[Supplied text]
__________________________________________________

Re: HQL parser internals

Pengcheng Xiong Fri, 13 Apr 2018 10:10:39 -0700

Hi Jay,

     Yes, Hive parser is stripping out the "as". As Gopal explained in the
earlier thread, parser is used to translate a SQL string into an AST, i.e.,
an AST that the compiler can understand. That said, as long as the
following compiler knows that "oh, this is a renaming", it is OK. In
another word, it is OK if you want to add the "as" back as long as your
compiler understands. In Hive's case, IMHO, I do not think it is necessary
to add it back because the compiler already knows what it means.


Best
Pengcheng

On Fri, Apr 13, 2018 at 6:29 AM, Furcy Pin <pin.fu...@gmail.com> wrote:

> Hi Jay,
>
> I noticed the same thing when I did my tool, and it makes sense are
> syntactically they are both equivalent, so the Hive parser does not care.
> You could probably update the HiveParser so that it keeps the information
> in the AST, but not without breaking every part of the code that reads that
> AST I'm afraid.

__________________________________________________

[Data records]
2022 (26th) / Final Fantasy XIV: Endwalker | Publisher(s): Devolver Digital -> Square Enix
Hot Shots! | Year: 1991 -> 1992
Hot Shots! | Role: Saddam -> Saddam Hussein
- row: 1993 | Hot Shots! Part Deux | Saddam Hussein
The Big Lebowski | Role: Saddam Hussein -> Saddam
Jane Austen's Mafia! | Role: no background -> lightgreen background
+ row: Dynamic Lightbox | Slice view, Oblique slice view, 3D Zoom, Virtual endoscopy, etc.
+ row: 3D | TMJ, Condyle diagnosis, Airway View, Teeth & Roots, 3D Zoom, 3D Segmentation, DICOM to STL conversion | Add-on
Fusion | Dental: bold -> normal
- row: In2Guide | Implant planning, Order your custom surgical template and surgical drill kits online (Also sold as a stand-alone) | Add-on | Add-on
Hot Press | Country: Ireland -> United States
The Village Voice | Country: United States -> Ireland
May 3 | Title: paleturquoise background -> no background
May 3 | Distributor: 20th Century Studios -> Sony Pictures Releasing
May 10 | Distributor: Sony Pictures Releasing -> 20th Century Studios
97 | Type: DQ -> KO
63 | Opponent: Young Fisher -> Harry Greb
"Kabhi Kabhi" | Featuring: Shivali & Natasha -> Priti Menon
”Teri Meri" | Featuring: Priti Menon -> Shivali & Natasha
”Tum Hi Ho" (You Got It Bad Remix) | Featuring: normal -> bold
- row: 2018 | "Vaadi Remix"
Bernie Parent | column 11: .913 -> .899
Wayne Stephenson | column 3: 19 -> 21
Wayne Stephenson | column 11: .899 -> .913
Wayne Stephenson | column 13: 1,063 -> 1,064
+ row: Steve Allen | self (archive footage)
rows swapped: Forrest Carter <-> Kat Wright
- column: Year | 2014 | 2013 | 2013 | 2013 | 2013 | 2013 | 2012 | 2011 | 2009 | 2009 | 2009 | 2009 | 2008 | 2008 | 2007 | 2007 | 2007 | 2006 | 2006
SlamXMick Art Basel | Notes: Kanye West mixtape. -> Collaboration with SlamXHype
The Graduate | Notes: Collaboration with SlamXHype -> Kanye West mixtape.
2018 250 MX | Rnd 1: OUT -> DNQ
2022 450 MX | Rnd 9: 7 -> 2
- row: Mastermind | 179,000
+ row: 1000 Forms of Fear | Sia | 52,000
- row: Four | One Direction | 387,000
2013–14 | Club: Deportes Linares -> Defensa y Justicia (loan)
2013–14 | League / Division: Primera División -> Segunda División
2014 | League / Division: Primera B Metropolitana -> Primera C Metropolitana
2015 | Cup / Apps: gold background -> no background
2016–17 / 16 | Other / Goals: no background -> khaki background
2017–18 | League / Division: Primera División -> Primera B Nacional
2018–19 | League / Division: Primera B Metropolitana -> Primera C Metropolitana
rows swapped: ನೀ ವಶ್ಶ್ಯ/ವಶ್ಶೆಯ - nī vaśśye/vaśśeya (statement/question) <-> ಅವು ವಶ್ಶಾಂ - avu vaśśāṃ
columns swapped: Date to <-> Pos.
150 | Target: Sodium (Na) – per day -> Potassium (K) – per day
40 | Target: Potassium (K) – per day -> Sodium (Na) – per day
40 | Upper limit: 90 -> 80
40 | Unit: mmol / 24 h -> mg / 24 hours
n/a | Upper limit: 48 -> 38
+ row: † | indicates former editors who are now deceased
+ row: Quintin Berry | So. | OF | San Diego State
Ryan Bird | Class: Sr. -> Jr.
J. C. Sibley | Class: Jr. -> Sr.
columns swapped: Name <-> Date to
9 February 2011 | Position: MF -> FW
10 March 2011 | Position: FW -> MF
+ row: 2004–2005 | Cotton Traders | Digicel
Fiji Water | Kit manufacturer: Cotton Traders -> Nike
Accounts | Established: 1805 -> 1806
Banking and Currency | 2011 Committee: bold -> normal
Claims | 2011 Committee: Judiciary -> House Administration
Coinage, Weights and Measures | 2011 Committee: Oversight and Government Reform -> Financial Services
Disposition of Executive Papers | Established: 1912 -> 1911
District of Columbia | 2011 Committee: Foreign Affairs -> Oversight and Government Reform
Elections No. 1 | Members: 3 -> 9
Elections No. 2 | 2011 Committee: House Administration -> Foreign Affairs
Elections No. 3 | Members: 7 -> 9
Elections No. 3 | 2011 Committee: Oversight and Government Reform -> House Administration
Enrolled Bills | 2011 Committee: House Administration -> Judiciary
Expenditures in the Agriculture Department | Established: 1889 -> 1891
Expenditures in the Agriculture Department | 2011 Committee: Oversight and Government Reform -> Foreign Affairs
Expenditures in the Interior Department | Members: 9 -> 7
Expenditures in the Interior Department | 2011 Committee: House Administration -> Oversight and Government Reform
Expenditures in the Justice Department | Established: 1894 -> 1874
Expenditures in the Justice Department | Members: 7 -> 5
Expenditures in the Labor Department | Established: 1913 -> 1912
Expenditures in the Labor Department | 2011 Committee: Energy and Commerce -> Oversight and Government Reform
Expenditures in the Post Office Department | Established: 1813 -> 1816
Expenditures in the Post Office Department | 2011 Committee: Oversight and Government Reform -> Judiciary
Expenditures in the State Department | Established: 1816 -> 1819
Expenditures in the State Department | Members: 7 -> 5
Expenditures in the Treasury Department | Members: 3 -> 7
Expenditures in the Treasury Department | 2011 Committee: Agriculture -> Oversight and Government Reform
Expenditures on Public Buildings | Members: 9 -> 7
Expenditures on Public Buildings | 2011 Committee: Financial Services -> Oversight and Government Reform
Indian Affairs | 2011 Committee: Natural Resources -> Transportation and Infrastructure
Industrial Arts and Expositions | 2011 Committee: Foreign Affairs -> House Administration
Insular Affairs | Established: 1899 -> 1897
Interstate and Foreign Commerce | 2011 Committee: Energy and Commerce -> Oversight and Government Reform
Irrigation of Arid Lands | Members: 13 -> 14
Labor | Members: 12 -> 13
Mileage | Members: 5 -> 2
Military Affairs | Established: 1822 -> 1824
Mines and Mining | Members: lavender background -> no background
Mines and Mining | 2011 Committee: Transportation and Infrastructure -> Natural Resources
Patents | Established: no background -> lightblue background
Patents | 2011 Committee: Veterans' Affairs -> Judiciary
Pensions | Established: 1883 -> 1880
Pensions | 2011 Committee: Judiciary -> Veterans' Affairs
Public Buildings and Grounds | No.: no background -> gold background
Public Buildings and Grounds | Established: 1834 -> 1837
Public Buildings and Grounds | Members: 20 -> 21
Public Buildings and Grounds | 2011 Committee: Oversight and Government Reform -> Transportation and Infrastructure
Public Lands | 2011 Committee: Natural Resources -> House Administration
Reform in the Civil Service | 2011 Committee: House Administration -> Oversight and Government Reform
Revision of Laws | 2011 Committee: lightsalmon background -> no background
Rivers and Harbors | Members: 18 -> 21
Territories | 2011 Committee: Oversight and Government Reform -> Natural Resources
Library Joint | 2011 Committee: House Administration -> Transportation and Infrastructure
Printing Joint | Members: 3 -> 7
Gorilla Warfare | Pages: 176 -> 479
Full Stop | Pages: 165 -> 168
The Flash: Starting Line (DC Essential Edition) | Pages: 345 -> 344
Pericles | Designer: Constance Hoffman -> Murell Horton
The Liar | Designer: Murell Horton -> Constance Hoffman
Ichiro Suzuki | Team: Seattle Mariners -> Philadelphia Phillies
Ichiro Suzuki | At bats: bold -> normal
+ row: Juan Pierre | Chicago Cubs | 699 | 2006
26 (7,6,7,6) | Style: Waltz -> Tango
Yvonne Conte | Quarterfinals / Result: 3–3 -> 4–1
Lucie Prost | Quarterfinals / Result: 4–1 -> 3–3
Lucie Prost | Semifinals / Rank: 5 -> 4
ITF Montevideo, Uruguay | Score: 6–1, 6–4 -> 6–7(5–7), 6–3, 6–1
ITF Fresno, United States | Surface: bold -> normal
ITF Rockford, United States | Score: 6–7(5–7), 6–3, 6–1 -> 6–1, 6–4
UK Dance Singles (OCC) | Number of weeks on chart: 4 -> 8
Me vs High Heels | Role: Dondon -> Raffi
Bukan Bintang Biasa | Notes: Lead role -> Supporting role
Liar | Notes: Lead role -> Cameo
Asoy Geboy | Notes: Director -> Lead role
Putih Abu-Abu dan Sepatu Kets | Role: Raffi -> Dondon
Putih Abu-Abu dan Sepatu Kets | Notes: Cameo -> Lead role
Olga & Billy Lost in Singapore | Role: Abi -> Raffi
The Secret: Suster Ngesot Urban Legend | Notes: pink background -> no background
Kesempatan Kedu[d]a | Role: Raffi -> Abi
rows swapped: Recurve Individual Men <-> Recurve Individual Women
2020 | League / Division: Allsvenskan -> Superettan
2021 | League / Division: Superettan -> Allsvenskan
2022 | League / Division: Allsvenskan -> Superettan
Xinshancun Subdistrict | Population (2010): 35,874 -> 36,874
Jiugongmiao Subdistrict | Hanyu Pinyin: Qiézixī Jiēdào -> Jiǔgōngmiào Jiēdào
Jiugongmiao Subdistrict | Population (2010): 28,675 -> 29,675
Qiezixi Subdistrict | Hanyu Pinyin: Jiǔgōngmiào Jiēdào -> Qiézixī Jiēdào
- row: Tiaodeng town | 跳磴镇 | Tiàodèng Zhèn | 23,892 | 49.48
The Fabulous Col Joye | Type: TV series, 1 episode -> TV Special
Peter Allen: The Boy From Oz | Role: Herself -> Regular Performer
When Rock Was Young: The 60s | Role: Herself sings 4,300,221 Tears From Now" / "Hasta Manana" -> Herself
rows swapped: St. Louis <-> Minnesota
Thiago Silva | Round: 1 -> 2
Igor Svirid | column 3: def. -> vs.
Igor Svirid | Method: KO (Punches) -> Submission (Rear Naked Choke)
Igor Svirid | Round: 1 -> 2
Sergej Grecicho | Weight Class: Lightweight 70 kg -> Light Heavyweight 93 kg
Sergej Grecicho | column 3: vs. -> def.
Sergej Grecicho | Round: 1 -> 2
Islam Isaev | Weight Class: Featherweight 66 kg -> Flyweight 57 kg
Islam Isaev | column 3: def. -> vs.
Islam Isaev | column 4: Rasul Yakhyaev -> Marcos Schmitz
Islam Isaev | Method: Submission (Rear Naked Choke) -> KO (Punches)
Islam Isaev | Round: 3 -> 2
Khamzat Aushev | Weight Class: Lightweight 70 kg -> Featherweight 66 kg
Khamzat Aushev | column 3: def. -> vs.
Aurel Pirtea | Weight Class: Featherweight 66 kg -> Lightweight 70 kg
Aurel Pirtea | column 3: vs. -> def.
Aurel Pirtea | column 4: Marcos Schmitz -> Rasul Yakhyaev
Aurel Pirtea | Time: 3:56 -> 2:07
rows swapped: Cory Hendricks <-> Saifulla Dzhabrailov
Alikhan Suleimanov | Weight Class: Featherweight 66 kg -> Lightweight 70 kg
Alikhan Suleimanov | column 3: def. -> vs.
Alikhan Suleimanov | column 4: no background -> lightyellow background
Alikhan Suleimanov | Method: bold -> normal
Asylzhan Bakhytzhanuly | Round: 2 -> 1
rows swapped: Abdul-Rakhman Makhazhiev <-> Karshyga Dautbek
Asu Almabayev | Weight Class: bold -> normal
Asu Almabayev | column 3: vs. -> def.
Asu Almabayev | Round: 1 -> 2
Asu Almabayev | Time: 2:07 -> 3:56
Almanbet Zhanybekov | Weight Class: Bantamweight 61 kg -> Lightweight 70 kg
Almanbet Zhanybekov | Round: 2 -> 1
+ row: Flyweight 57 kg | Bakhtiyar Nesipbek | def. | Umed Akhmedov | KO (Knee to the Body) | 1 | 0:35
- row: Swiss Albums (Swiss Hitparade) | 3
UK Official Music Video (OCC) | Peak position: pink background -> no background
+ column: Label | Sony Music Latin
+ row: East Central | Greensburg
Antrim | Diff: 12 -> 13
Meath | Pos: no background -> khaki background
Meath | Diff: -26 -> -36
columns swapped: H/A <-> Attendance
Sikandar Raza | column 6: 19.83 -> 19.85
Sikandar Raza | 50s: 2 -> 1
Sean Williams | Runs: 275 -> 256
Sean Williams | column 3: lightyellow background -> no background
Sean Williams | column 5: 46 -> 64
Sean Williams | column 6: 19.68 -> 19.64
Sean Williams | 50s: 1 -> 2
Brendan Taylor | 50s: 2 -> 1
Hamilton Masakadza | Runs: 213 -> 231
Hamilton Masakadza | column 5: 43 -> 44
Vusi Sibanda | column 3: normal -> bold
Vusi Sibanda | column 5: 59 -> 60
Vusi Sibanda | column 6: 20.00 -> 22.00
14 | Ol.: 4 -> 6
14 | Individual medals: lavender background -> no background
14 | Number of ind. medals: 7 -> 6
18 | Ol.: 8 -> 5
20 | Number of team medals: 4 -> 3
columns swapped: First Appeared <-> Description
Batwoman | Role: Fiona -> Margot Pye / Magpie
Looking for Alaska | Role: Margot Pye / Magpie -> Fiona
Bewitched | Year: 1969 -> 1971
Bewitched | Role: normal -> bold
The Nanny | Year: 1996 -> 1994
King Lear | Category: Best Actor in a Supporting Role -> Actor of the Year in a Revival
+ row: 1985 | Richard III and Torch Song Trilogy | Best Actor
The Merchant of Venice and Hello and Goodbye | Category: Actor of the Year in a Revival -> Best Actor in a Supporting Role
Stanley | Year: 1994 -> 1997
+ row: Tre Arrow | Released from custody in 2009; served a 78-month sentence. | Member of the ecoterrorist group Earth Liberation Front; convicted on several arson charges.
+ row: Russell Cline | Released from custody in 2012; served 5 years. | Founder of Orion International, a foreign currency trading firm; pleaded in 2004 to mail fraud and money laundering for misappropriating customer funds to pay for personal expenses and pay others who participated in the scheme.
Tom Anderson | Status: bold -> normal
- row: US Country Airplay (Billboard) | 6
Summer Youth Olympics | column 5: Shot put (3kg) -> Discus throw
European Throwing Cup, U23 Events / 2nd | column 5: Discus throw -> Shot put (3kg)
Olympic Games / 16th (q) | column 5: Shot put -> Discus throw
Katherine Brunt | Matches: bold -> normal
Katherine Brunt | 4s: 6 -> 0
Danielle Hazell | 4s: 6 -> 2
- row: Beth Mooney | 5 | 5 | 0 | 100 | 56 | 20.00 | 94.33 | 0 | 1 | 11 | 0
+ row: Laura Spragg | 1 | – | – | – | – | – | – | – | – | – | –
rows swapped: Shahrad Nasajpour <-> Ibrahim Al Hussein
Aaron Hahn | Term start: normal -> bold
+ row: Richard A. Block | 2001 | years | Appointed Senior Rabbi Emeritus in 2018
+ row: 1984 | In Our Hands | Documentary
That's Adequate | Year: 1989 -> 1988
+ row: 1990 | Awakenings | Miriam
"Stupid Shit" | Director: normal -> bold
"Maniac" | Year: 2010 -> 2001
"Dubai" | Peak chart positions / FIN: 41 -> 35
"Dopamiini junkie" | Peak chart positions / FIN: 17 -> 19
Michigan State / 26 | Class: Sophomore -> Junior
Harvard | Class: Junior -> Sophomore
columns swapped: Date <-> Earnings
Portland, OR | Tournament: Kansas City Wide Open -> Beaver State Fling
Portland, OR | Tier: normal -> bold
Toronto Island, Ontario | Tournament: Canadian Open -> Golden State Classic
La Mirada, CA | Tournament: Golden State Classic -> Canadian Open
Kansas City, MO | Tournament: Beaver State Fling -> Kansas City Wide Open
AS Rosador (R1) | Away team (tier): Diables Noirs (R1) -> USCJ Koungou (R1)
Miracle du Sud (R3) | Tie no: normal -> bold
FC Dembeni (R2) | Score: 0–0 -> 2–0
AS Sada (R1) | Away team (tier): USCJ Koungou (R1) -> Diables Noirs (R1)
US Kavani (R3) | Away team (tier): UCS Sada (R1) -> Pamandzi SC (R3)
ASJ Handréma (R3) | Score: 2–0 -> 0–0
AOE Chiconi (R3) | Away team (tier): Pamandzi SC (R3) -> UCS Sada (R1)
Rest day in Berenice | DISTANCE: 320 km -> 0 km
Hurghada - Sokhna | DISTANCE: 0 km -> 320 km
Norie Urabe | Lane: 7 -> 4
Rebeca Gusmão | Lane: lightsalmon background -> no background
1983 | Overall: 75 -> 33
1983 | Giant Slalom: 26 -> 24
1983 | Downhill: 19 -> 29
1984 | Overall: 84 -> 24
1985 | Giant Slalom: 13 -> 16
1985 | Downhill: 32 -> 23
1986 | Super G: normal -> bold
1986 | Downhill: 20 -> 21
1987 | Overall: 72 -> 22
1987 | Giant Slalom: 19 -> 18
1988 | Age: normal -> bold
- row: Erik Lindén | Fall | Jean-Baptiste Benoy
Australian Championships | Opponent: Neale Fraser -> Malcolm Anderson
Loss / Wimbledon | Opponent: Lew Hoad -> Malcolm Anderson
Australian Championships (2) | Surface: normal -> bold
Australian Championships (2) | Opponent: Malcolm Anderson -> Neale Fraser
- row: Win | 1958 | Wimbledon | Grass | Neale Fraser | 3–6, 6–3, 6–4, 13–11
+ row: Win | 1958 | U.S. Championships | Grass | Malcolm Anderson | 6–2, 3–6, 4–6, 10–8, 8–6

__________________________________________________

Continue the mailing-list thread about the Hive parser from the point where it stops above.

>
> In the long run, I believe that it would be really valuable if someone had
> the courage to completely rewrite Hive parsing using best practices
> and good tools (e.g. ANTLR 4), but I doubt that it will ever happen
> unfortunately :-(
>
>
>
>
> On 13 April 2018 at 14:25, Jay Green-Stevens <t-jgreenstev...@hotels.com>
> wrote:
>
>> Afternoon all,
>>
>>
>>
>> We have successfully managed to build a java tool which will translate a
>> hive query into a syntax tree, and then turn this back into a hive query
>> equivalent to the input.
>>
>>
>>
>> But we have found that for a query such as
>>
>> *select a *
>>
>> *from (*
>>
>> *select a *
>>
>> *from b*
>>
>> *) as c*
>>
>>
>>
>> the hive parser is stripping out the ‘as’ when building the tree. This
>> then means that when the query string is rebuilt the output is ‘*select
>> a from (select a from b) c’*, and although this is technically valid it
>> is not equivalent to the input query.
>>
>>
>>
>> Is there any way we can fix this issue?
>>
>> Could we change the parser in some way to stop the ‘as’ from being
>> stripped out?
>>
>>
>>
>> Any ideas would be greatly appreciated!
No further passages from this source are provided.